=== Task objective ===
Across the entries below, the lines containing "logo" should be counted and only their number returned.

Stored data entries:

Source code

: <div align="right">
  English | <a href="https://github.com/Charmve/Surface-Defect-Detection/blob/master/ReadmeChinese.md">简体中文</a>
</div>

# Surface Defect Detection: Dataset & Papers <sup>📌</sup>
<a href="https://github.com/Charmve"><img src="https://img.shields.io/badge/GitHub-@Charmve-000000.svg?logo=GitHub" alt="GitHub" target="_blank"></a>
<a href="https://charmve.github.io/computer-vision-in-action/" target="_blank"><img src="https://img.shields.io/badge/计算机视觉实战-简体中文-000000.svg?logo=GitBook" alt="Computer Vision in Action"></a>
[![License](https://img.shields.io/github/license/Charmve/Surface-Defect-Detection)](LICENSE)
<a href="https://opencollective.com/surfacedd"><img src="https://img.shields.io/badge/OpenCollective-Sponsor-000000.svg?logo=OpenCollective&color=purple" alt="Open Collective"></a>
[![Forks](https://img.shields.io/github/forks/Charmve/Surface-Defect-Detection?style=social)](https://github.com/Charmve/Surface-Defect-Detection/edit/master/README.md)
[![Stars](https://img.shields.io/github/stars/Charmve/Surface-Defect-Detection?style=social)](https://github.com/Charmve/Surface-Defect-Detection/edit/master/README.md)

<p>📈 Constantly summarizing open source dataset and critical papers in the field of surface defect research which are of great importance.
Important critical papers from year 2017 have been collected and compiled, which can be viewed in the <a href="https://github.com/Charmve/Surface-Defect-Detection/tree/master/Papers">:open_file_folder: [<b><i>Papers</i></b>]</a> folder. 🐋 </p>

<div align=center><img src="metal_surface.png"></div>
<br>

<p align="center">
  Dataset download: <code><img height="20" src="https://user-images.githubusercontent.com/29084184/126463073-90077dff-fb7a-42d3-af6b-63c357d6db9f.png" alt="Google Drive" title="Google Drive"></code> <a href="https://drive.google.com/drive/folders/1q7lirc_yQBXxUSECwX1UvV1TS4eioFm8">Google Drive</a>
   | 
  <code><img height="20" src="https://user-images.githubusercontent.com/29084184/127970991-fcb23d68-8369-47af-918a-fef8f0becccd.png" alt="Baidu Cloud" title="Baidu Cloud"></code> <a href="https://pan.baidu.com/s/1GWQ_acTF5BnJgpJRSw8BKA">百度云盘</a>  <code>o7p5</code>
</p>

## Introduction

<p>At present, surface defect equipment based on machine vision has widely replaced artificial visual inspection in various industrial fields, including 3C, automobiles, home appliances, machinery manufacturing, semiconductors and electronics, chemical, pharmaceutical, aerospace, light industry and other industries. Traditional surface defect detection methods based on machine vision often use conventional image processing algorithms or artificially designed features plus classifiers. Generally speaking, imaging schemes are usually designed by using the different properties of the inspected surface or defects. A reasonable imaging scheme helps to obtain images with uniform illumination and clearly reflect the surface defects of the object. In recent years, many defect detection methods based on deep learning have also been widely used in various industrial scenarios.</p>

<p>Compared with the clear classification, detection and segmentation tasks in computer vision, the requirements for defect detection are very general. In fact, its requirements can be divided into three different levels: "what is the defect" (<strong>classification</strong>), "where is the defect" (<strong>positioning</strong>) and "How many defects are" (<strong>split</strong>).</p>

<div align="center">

=== Output below ===
3